Gary Gensler, chair of the Securities and Exchange Commission, said in an interview on Friday that the so-called dealer rule his agency passed this month is more focused on big high-speed trading firms than on hedge funds.
The rule mandates that more large traders must register as dealers — firms that are regularly engaged in providing liquidity to the market place — a status that requires them to hold capital and report trades to the regulator.
Hedge fund groups have sounded worries that registration will be required for their members, but Gensler said the rule was aimed mainly at the high-speed trading firms that often buy and sell securities in fractions of a second.
“[The dealer rule] is primarily about principal trading firms that dealer trade. That’s what that rule is principally about,” Gensler said.
The impetus for the SEC rule is the increasingly important role played by some of the largest traders in the $26tn US government debt market as they enter an arena once dominated by banks. Treasury markets have been undergoing a sweeping overhaul intended to bolster stability after a series of crises.
Treasury traders that register as dealers are subject to greater SEC scrutiny over their positions and activity. Some principal trading groups have voluntarily registered, including DRW, Citadel Securities and Jump Trading.
Gensler said: “In the equity markets, we have all the [principal trading firms] registered. In the Treasury market, we have some but not all, and that rule really addresses that directly.”
He said criteria for inclusion would depend on a firm’s trading strategy: “It’s about parties posting liquidity on both sides of the market in the same security. That’s what dealers do.”
“I couldn’t tell you whether some small number of hedge funds are doing that. To my knowledge, that’s not what they’re doing as a regular business,” said Gensler.
The hedge fund industry criticised the SEC immediately after the publication of the final rule on February 6, concerned they would be caught up in the new regulation.
“Alternative asset managers are not dealers,” said Bryan Corbett, president of the Managed Funds Association, raising concerns that “the rule may not go far enough in excluding them and private funds from being regulated as dealers”.
In analysis accompanying the final rule, the SEC said that there might be up to 16 private funds — a category that includes hedge funds — that fit the bill.

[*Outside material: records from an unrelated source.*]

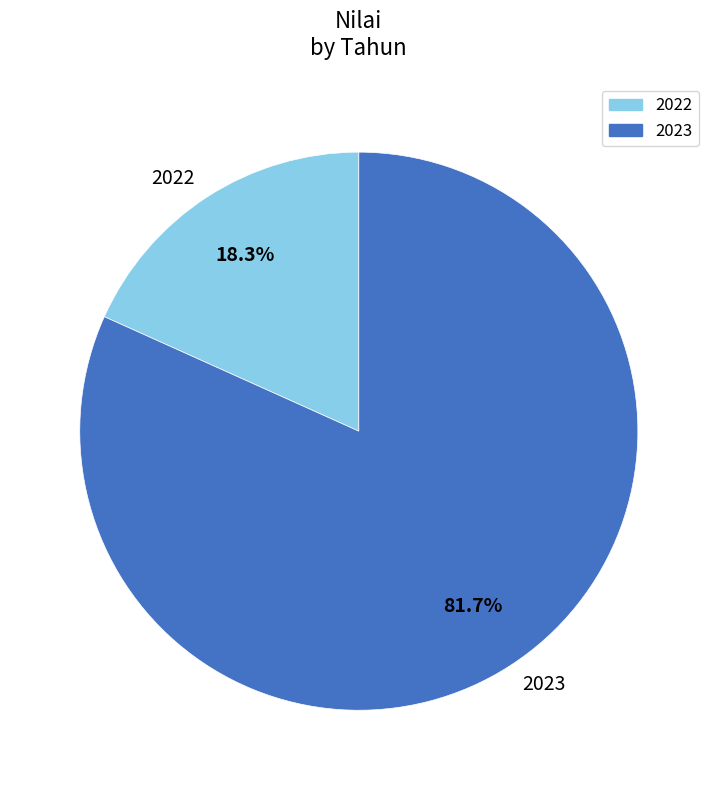

To the nearest percent, what percentage of the pie is 2023?

82%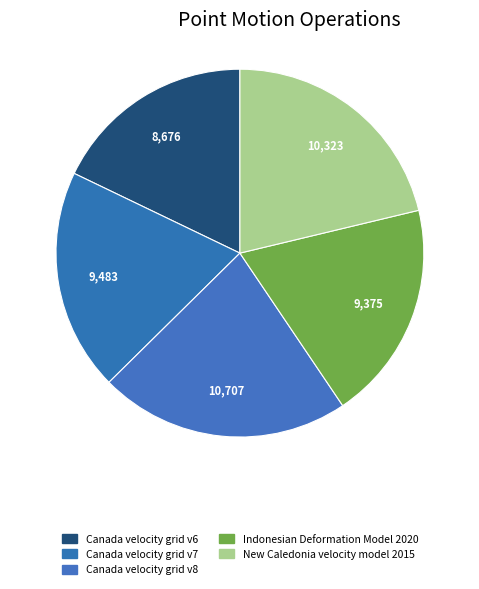

What percentage is the Indonesian Deformation Model 2020 slice, to the nearest percent?

19%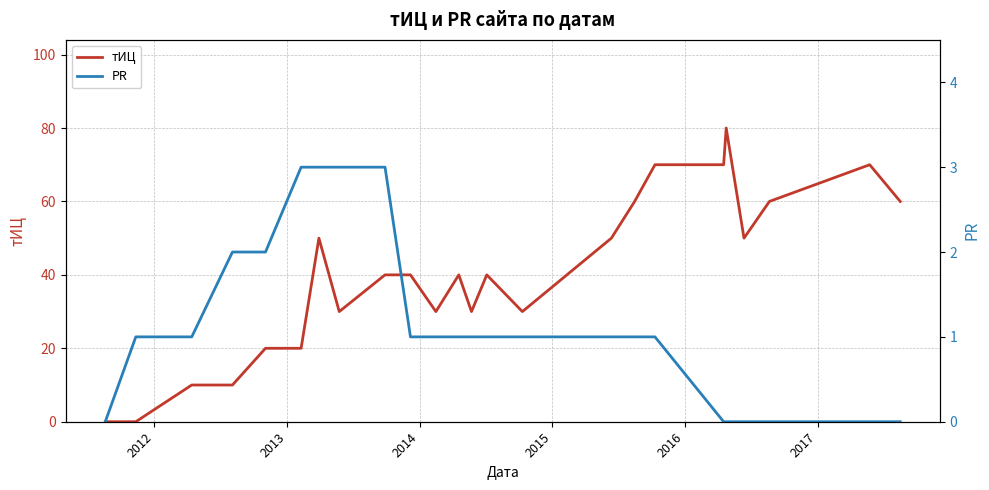

How many lines are shown in the chart?

2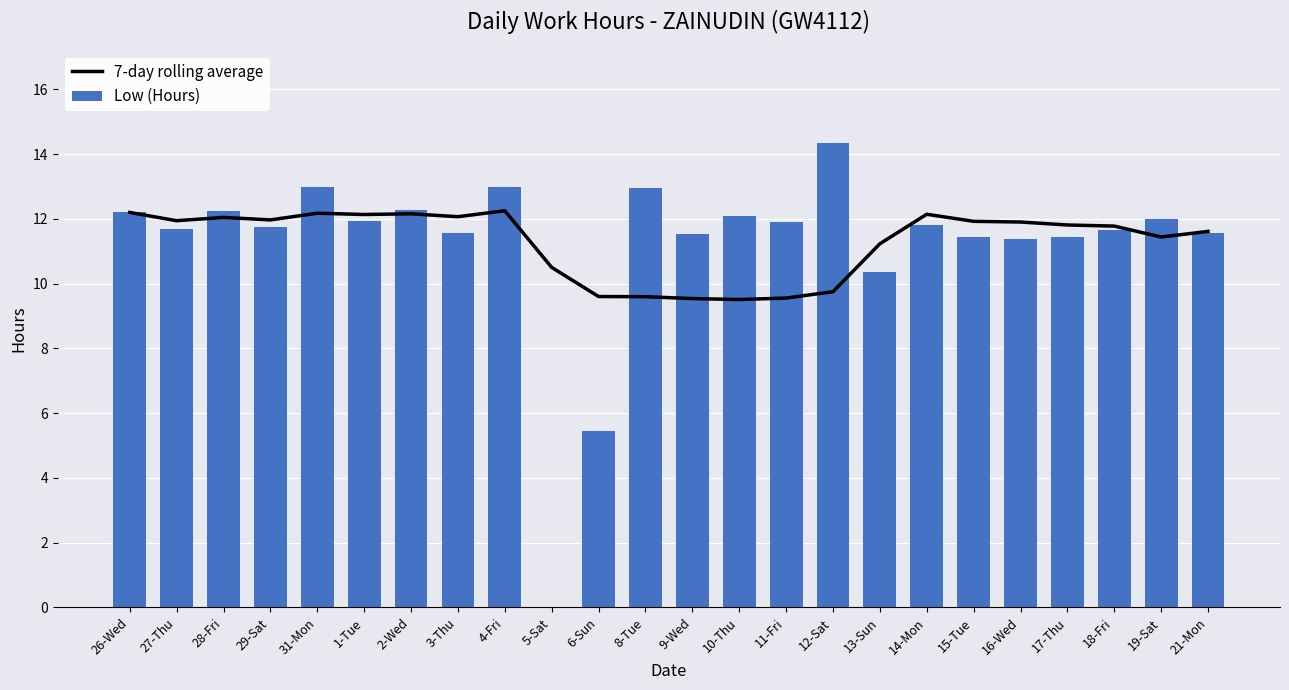

What is the average value of the 7-day rolling average series?

11.3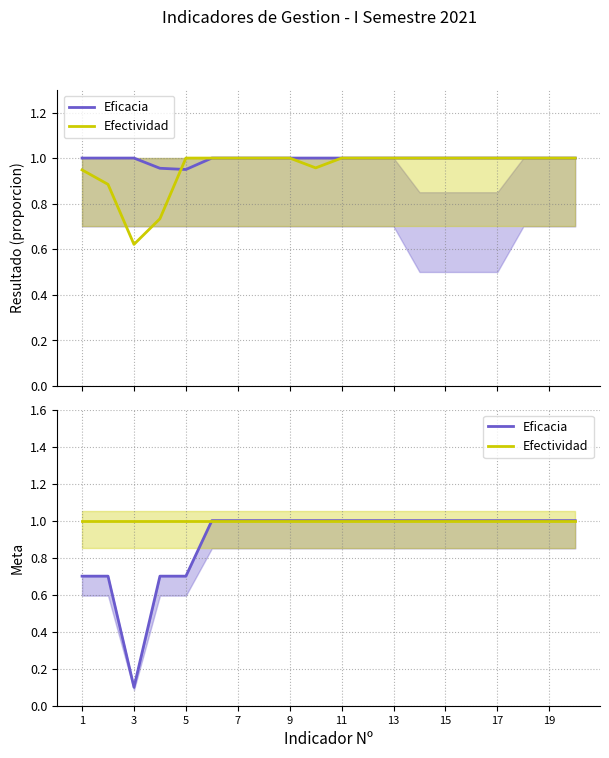

Rank the series by their maximum value, from highest to lowest.

Eficacia, Efectividad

Gensler emphasised that it was “up to” that figure.
Confusion over the dealer rule comes in part because its original draft, when it was proposed nearly two years ago, would have captured many hedge funds in addition to principal trading firms. The hedge fund industry responded with outrage.
The final rule seemed to take those objections into consideration. But, even with SEC concessions, hedge funds were not convinced that they had been excluded.